O Sindicato dos Trabalhadores no Serviço Público Federal no Pará (Sintsep) entrou com representação ontem na Procuradoria da República pedindo que seja instaurado procedimento criminal contra o coordenador da Fundação Nacional de Saúde (Funasa) no Estado, Parsifal Pontes. A entidade quer que seja apurada a notícia, publicada em O LIBERAL no domingo, 22, sobre as mortes de índios da etnia Munduruku, da aldeia Sai Cinza, no município de Jacareacanga, situado na divisa do Pará com o Mato Grosso. A maioria faleceu por desidratação provocada por diarréia intensa. Outros índios da mesma aldeia estão doentes de gripe, pneumonia, malária e também de diarréia.

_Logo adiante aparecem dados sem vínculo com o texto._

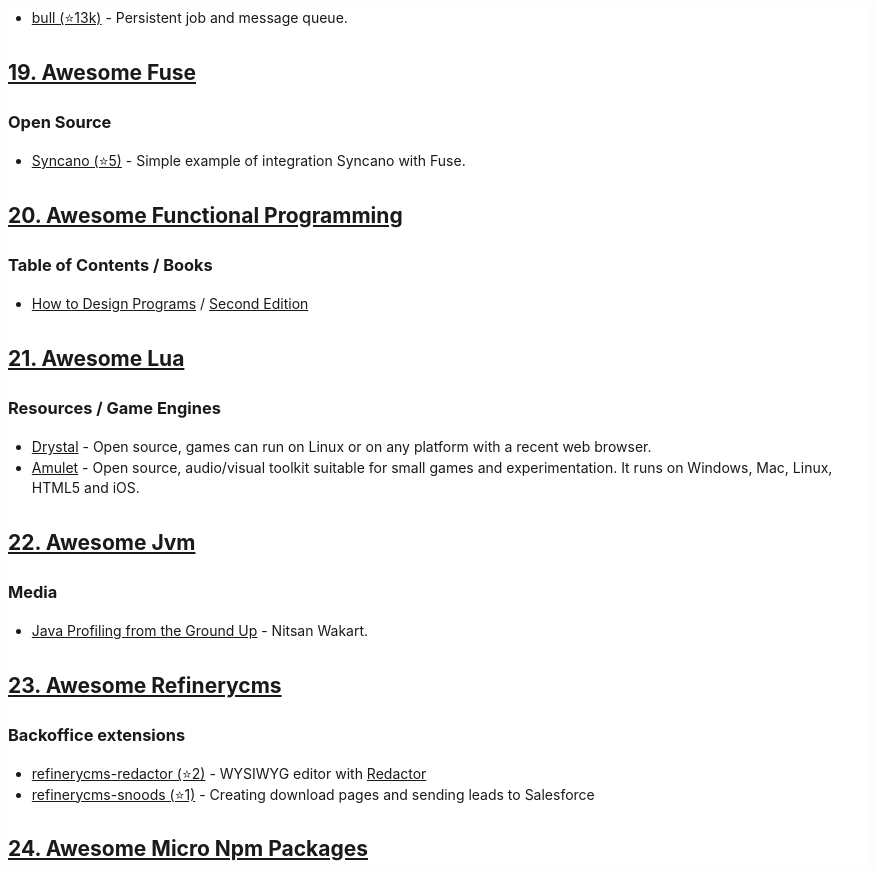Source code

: *   [bull (⭐13k)](https://github.com/OptimalBits/bull) - Persistent job and message queue.

## [19. Awesome Fuse](/content/fuse-compound/awesome-fuse/week/README.md)

### Open Source

*   [Syncano (⭐5)](https://github.com/Syncano/syncano-fuse-example) - Simple example of integration Syncano with Fuse.

## [20. Awesome Functional Programming](/content/lucasviola/awesome-functional-programming/week/README.md)

### Table of Contents / Books

*   [How to Design Programs](http://www.htdp.org/) / [Second Edition](http://www.ccs.neu.edu/home/matthias/HtDP2e/)

## [21. Awesome Lua](/content/LewisJEllis/awesome-lua/week/README.md)

### Resources / Game Engines

*   [Drystal](https://drystal.github.io/) - Open source, games can run on Linux or on any platform with a recent web browser.
*   [Amulet](http://www.amulet.xyz/) - Open source, audio/visual toolkit suitable for small games and experimentation. It runs on Windows, Mac, Linux, HTML5 and iOS.

## [22. Awesome Jvm](/content/deephacks/awesome-jvm/week/README.md)

### Media

*   [Java Profiling from the Ground Up](https://www.youtube.com/watch?v=_6vJyciXkwo) - Nitsan Wakart.

## [23. Awesome Refinerycms](/content/refinerycms-contrib/awesome-refinerycms/week/README.md)

### Backoffice extensions

*   [refinerycms-redactor (⭐2)](https://github.com/rabid/refinerycms-redactor) - WYSIWYG editor with [Redactor](https://imperavi.com/redactor/)
*   [refinerycms-snoods (⭐1)](https://github.com/cleverlemming/refinerycms-snoods) - Creating download pages and sending leads to Salesforce

## [24. Awesome Micro Npm Packages](/content/parro-it/awesome-micro-npm-packages/week/README.md)
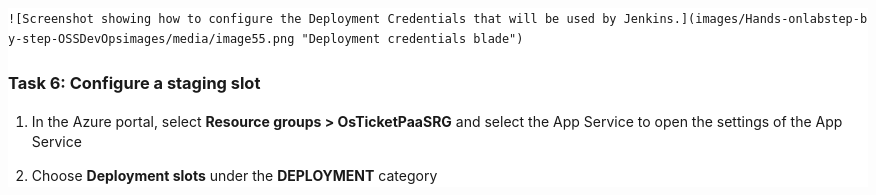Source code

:     ![Screenshot showing how to configure the Deployment Credentials that will be used by Jenkins.](images/Hands-onlabstep-by-step-OSSDevOpsimages/media/image55.png "Deployment credentials blade")

### Task 6: Configure a staging slot

1.  In the Azure portal, select **Resource groups \> OsTicketPaaSRG** and select the App Service to open the settings of the App Service

2.  Choose **Deployment slots** under the **DEPLOYMENT** category
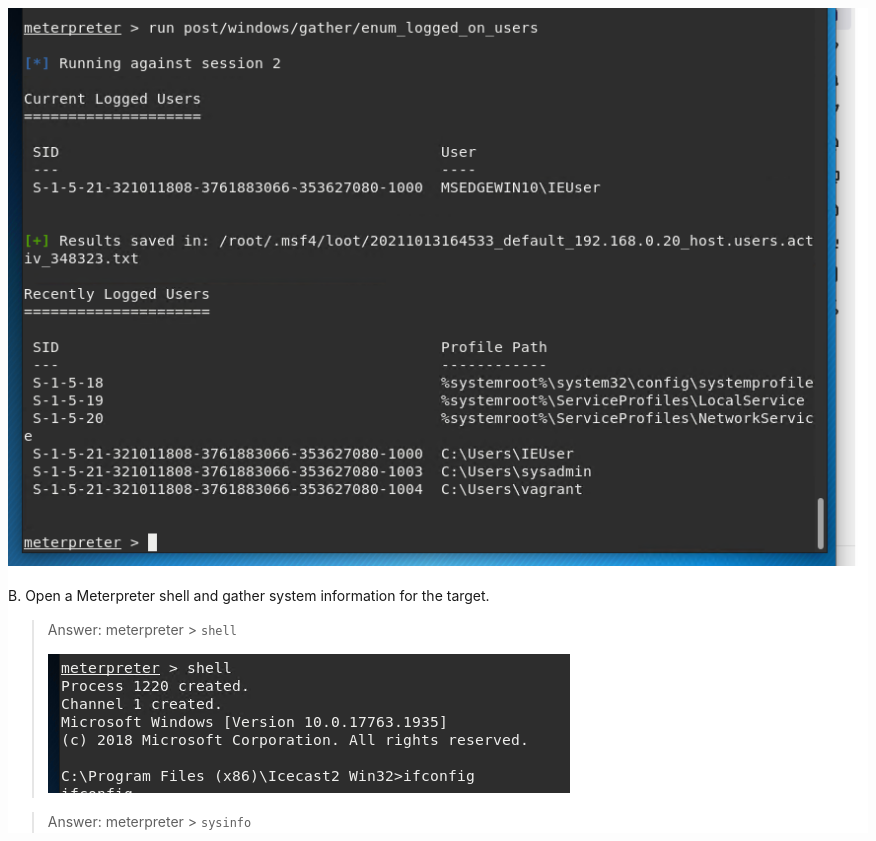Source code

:  ![Bonus-A](https://github.com/H-JAVID/JAVID_UCB-Submitted-Home-work/blob/main/WEEK17-Homework/17-Hw-IMAGES/Bonus-A.PNG)
 
 
 
 
     
B. Open a Meterpreter shell and gather system information for the target.


 
  > Answer:  meterpreter > `shell `
  > 
  > 
  >
  >  ![Bonus-B-1(shell)](https://github.com/H-JAVID/JAVID_UCB-Submitted-Home-work/blob/main/WEEK17-Homework/17-Hw-IMAGES/Bonus-B-1.PNG)




     
  > Answer:  meterpreter > `sysinfo `
  > 
  > 
  > 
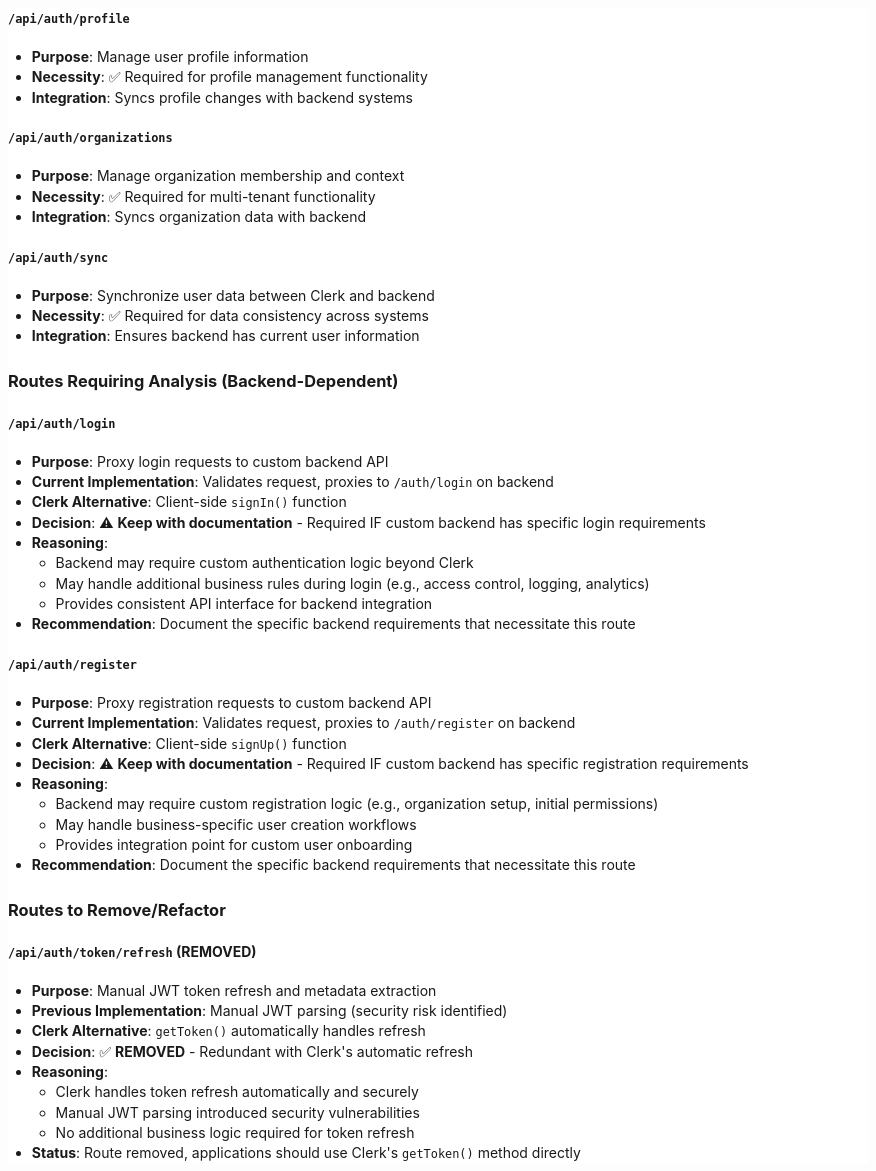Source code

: #### `/api/auth/profile`
- **Purpose**: Manage user profile information
- **Necessity**: ✅ Required for profile management functionality
- **Integration**: Syncs profile changes with backend systems

#### `/api/auth/organizations`
- **Purpose**: Manage organization membership and context
- **Necessity**: ✅ Required for multi-tenant functionality
- **Integration**: Syncs organization data with backend

#### `/api/auth/sync`
- **Purpose**: Synchronize user data between Clerk and backend
- **Necessity**: ✅ Required for data consistency across systems
- **Integration**: Ensures backend has current user information

### Routes Requiring Analysis (Backend-Dependent)

#### `/api/auth/login`
- **Purpose**: Proxy login requests to custom backend API
- **Current Implementation**: Validates request, proxies to `/auth/login` on backend
- **Clerk Alternative**: Client-side `signIn()` function
- **Decision**: ⚠️ **Keep with documentation** - Required IF custom backend has specific login requirements
- **Reasoning**: 
  - Backend may require custom authentication logic beyond Clerk
  - May handle additional business rules during login (e.g., access control, logging, analytics)
  - Provides consistent API interface for backend integration
- **Recommendation**: Document the specific backend requirements that necessitate this route

#### `/api/auth/register`
- **Purpose**: Proxy registration requests to custom backend API  
- **Current Implementation**: Validates request, proxies to `/auth/register` on backend
- **Clerk Alternative**: Client-side `signUp()` function
- **Decision**: ⚠️ **Keep with documentation** - Required IF custom backend has specific registration requirements
- **Reasoning**:
  - Backend may require custom registration logic (e.g., organization setup, initial permissions)
  - May handle business-specific user creation workflows
  - Provides integration point for custom user onboarding
- **Recommendation**: Document the specific backend requirements that necessitate this route

### Routes to Remove/Refactor

#### `/api/auth/token/refresh` (REMOVED)
- **Purpose**: Manual JWT token refresh and metadata extraction
- **Previous Implementation**: Manual JWT parsing (security risk identified)
- **Clerk Alternative**: `getToken()` automatically handles refresh
- **Decision**: ✅ **REMOVED** - Redundant with Clerk's automatic refresh
- **Reasoning**:
  - Clerk handles token refresh automatically and securely
  - Manual JWT parsing introduced security vulnerabilities
  - No additional business logic required for token refresh
- **Status**: Route removed, applications should use Clerk's `getToken()` method directly
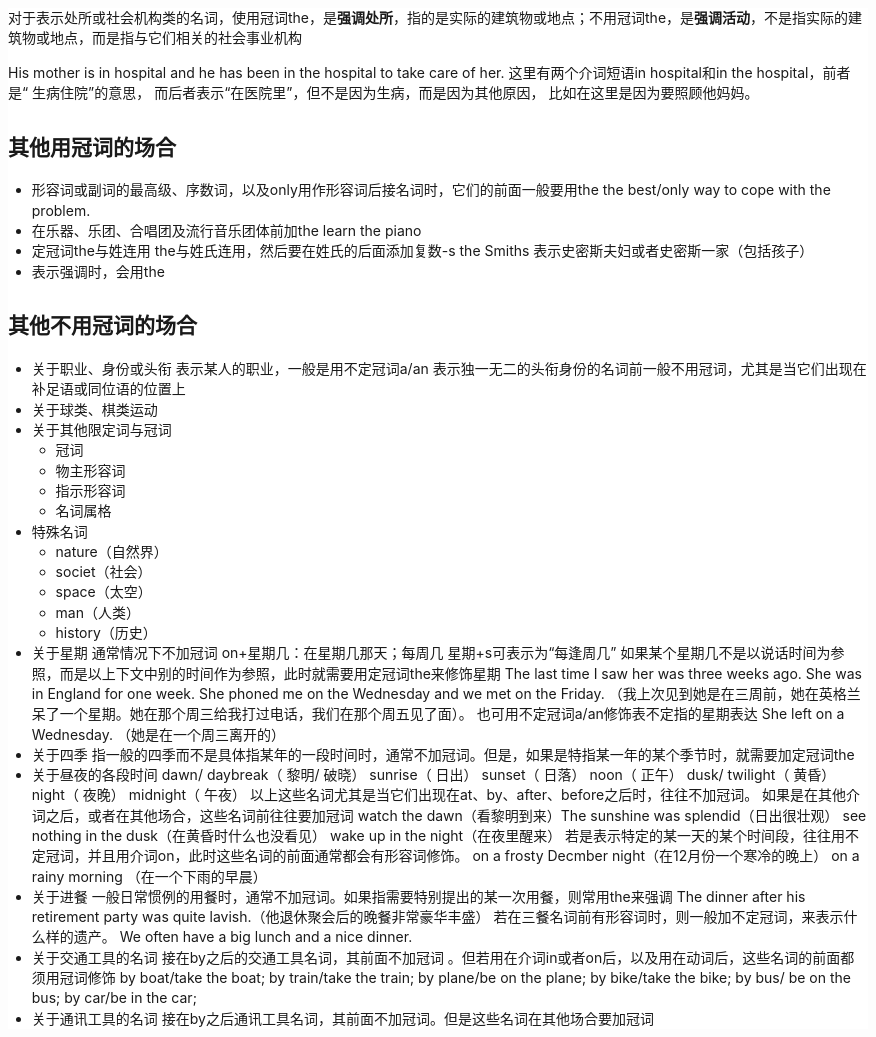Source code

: 对于表示处所或社会机构类的名词，使用冠词the，是**强调处所**，指的是实际的建筑物或地点；不用冠词the，是**强调活动**，不是指实际的建筑物或地点，而是指与它们相关的社会事业机构

His mother is in hospital and he has been in the hospital to take care of her.
这里有两个介词短语in hospital和in the hospital，前者是“ 生病住院”的意思， 而后者表示“在医院里”，但不是因为生病，而是因为其他原因， 比如在这里是因为要照顾他妈妈。

## 其他用冠词的场合
+ 形容词或副词的最高级、序数词，以及only用作形容词后接名词时，它们的前面一般要用the
    the best/only way to cope with the problem.
+ 在乐器、乐团、合唱团及流行音乐团体前加the
    learn the piano
+ 定冠词the与姓连用
    the与姓氏连用，然后要在姓氏的后面添加复数-s
    the Smiths 
    表示史密斯夫妇或者史密斯一家（包括孩子）
+ 表示强调时，会用the
 
 ## 其他不用冠词的场合
 + 关于职业、身份或头衔
     表示某人的职业，一般是用不定冠词a/an
     表示独一无二的头衔身份的名词前一般不用冠词，尤其是当它们出现在补足语或同位语的位置上
 + 关于球类、棋类运动
 + 关于其他限定词与冠词
     + 冠词
     + 物主形容词
     + 指示形容词
     + 名词属格
 + 特殊名词
     + nature（自然界）
     + societ（社会）
     + space（太空）
     + man（人类）
     + history（历史）
+ 关于星期
    通常情况下不加冠词
    on+星期几：在星期几那天；每周几  星期+s可表示为“每逢周几”
    如果某个星期几不是以说话时间为参照，而是以上下文中别的时间作为参照，此时就需要用定冠词the来修饰星期
    The last time I saw her was three weeks ago. She was in England for one week. She phoned me on the Wednesday and we met on the Friday. （我上次见到她是在三周前，她在英格兰呆了一个星期。她在那个周三给我打过电话，我们在那个周五见了面）。
    也可用不定冠词a/an修饰表不定指的星期表达
    She left on a Wednesday. （她是在一个周三离开的）
+ 关于四季
    指一般的四季而不是具体指某年的一段时间时，通常不加冠词。但是，如果是特指某一年的某个季节时，就需要加定冠词the
+ 关于昼夜的各段时间
    dawn/ daybreak（ 黎明/ 破晓） sunrise（ 日出） sunset（ 日落） noon（ 正午） dusk/ twilight（ 黄昏） night（ 夜晚） midnight（ 午夜）
    以上这些名词尤其是当它们出现在at、by、after、before之后时，往往不加冠词。
    如果是在其他介词之后，或者在其他场合，这些名词前往往要加冠词
    watch the dawn（看黎明到来）The sunshine was splendid（日出很壮观）
    see nothing in the dusk（在黄昏时什么也没看见） wake up in the night（在夜里醒来）
    若是表示特定的某一天的某个时间段，往往用不定冠词，并且用介词on，此时这些名词的前面通常都会有形容词修饰。
    on a frosty Decmber night（在12月份一个寒冷的晚上）
    on a rainy morning （在一个下雨的早晨）
+ 关于进餐
    一般日常惯例的用餐时，通常不加冠词。如果指需要特别提出的某一次用餐，则常用the来强调
    The dinner after his retirement party was quite lavish.（他退休聚会后的晚餐非常豪华丰盛）
    若在三餐名词前有形容词时，则一般加不定冠词，来表示什么样的遗产。
    We often have a big lunch and a nice dinner.
+ 关于交通工具的名词
    接在by之后的交通工具名词，其前面不加冠词 。但若用在介词in或者on后，以及用在动词后，这些名词的前面都须用冠词修饰
    by boat/take the boat;  by train/take the train;  by plane/be on the plane;
    by bike/take the bike; by bus/ be on the bus; by car/be in the car;
+ 关于通讯工具的名词
    接在by之后通讯工具名词，其前面不加冠词。但是这些名词在其他场合要加冠词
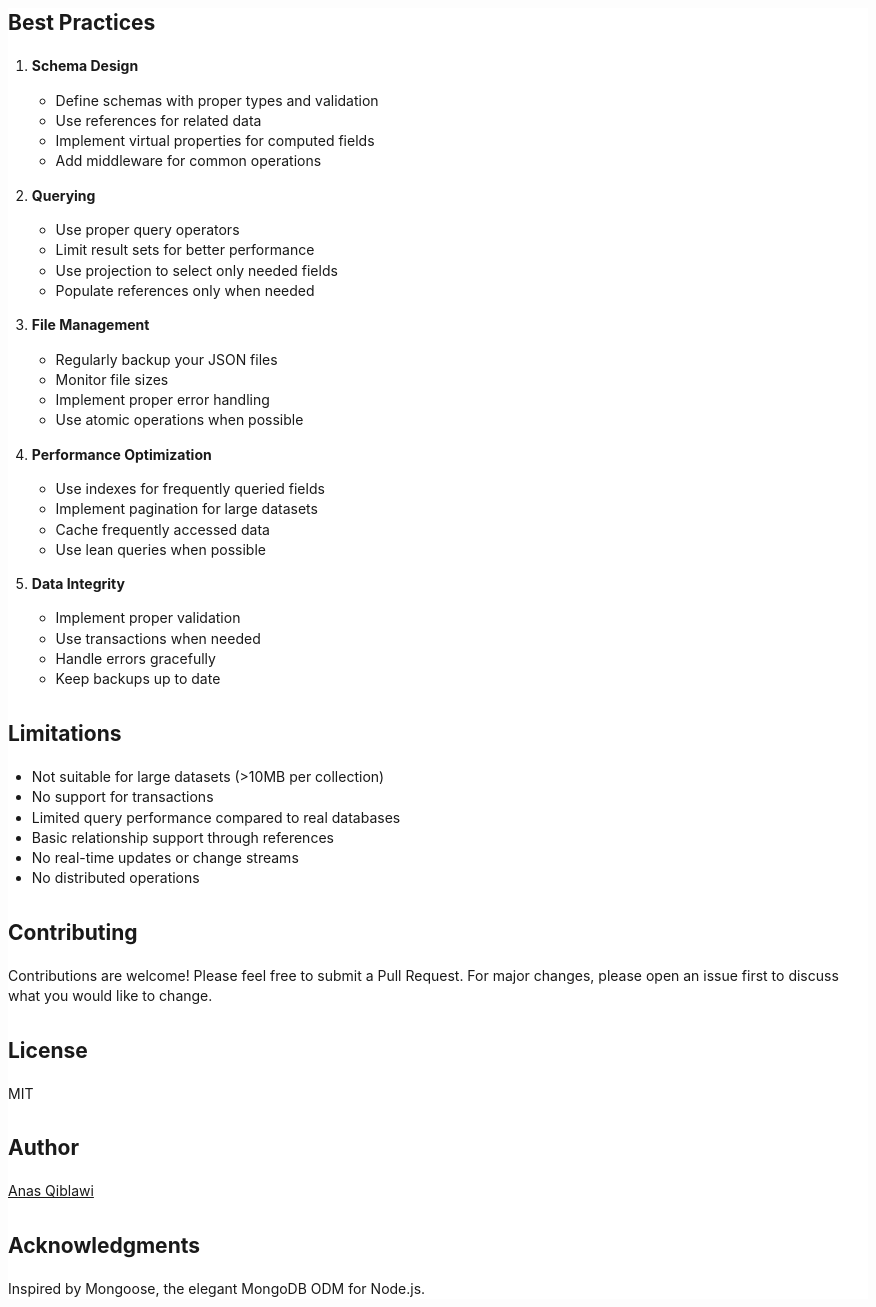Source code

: ## Best Practices

1. **Schema Design**
   - Define schemas with proper types and validation
   - Use references for related data
   - Implement virtual properties for computed fields
   - Add middleware for common operations

2. **Querying**
   - Use proper query operators
   - Limit result sets for better performance
   - Use projection to select only needed fields
   - Populate references only when needed

3. **File Management**
   - Regularly backup your JSON files
   - Monitor file sizes
   - Implement proper error handling
   - Use atomic operations when possible

4. **Performance Optimization**
   - Use indexes for frequently queried fields
   - Implement pagination for large datasets
   - Cache frequently accessed data
   - Use lean queries when possible

5. **Data Integrity**
   - Implement proper validation
   - Use transactions when needed
   - Handle errors gracefully
   - Keep backups up to date

## Limitations

- Not suitable for large datasets (>10MB per collection)
- No support for transactions
- Limited query performance compared to real databases
- Basic relationship support through references
- No real-time updates or change streams
- No distributed operations

## Contributing

Contributions are welcome! Please feel free to submit a Pull Request. For major changes, please open an issue first to discuss what you would like to change.

## License

MIT

## Author

[Anas Qiblawi](https://github.com/AnasQiblawi)

## Acknowledgments

Inspired by Mongoose, the elegant MongoDB ODM for Node.js.
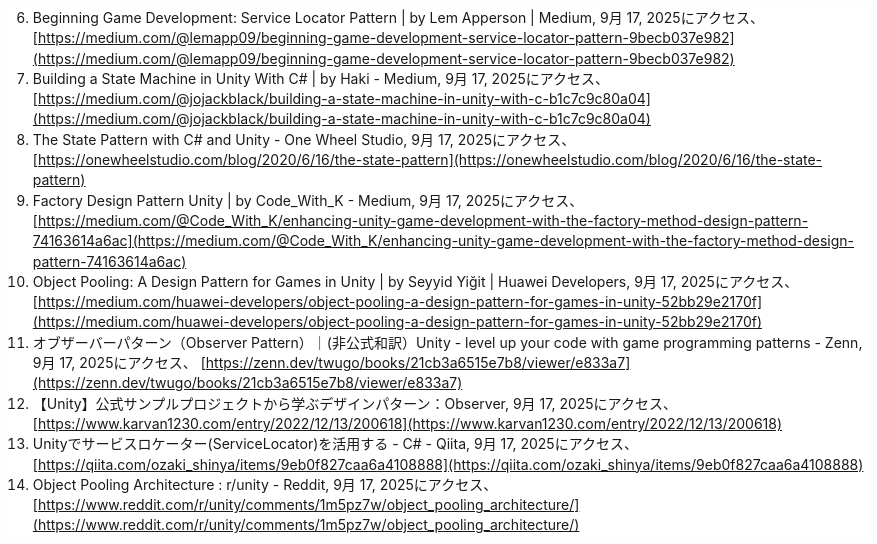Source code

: 6. Beginning Game Development: Service Locator Pattern | by Lem Apperson | Medium, 9月 17, 2025にアクセス、 [https://medium.com/@lemapp09/beginning-game-development-service-locator-pattern-9becb037e982](https://medium.com/@lemapp09/beginning-game-development-service-locator-pattern-9becb037e982)  
7. Building a State Machine in Unity With C# | by Haki - Medium, 9月 17, 2025にアクセス、 [https://medium.com/@jojackblack/building-a-state-machine-in-unity-with-c-b1c7c9c80a04](https://medium.com/@jojackblack/building-a-state-machine-in-unity-with-c-b1c7c9c80a04)  
8. The State Pattern with C# and Unity - One Wheel Studio, 9月 17, 2025にアクセス、 [https://onewheelstudio.com/blog/2020/6/16/the-state-pattern](https://onewheelstudio.com/blog/2020/6/16/the-state-pattern)  
9. Factory Design Pattern Unity | by Code_With_K - Medium, 9月 17, 2025にアクセス、 [https://medium.com/@Code_With_K/enhancing-unity-game-development-with-the-factory-method-design-pattern-74163614a6ac](https://medium.com/@Code_With_K/enhancing-unity-game-development-with-the-factory-method-design-pattern-74163614a6ac)  
10. Object Pooling: A Design Pattern for Games in Unity | by Seyyid Yiğit | Huawei Developers, 9月 17, 2025にアクセス、 [https://medium.com/huawei-developers/object-pooling-a-design-pattern-for-games-in-unity-52bb29e2170f](https://medium.com/huawei-developers/object-pooling-a-design-pattern-for-games-in-unity-52bb29e2170f)  
11. オブザーバーパターン（Observer Pattern）｜(非公式和訳）Unity - level up your code with game programming patterns - Zenn, 9月 17, 2025にアクセス、 [https://zenn.dev/twugo/books/21cb3a6515e7b8/viewer/e833a7](https://zenn.dev/twugo/books/21cb3a6515e7b8/viewer/e833a7)  
12. 【Unity】公式サンプルプロジェクトから学ぶデザインパターン：Observer, 9月 17, 2025にアクセス、 [https://www.karvan1230.com/entry/2022/12/13/200618](https://www.karvan1230.com/entry/2022/12/13/200618)  
13. Unityでサービスロケーター(ServiceLocator)を活用する - C# - Qiita, 9月 17, 2025にアクセス、 [https://qiita.com/ozaki_shinya/items/9eb0f827caa6a4108888](https://qiita.com/ozaki_shinya/items/9eb0f827caa6a4108888)  
14. Object Pooling Architecture : r/unity - Reddit, 9月 17, 2025にアクセス、 [https://www.reddit.com/r/unity/comments/1m5pz7w/object_pooling_architecture/](https://www.reddit.com/r/unity/comments/1m5pz7w/object_pooling_architecture/)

O vice-prefeito de Jacareacanga, José Krixe Munduruku, e o vereador do município, Isaías Krixe Munduruku, denunciam que os índios estão sem remédios e atendimento médico desde o ano passado, quando a Funasa suspendeu o convênio com aquela prefeitura e passou a trabalhar com a Organização Não Governamental (ONG) denominada "Fundação Esperança", com sede em Santarém, no oeste paraense. Também não há como transportar os doentes da aldeia isolada porque a lancha usada pela Funasa está com defeito.

"Queremos que a Funasa tenha responsabilidade pelo tratamento dos índios, através do Ministério da Saúde", ressalta o advogado do Sintsep, Pedro Cavalero. Na representação, o sindicato relembra o caso dos oito índios Xikrins mortos em Marabá, em 1998, na ocasião em que a Funasa protelou a assinatura do aditivo de convênio com a prefeitura daquele município, o que garantiria o atendimento médico aos doentes.

"Caso a Procuradoria da República do Pará não tome providência, vamos levar (o caso dos índios mundurukus) à Corregedoria do órgão, em Brasília", ameaçou o advogado, pois afirma que as muitas denúncias oferecidas pelo Sintsep não costumam ser apuradas pelo Ministério Público Federal, inclusive, a que se referiu ao episódio dos xikrins.

(*) A sigla RN se refere a criança sem registro de nascimento.
(**) Os nomes e as datas das duas mortes não divulgadas, segundo os caciques mundurucus, não puderam ser obtidos porque os óbitos ocorreram em
Belém, para onde os doentes foram removidos.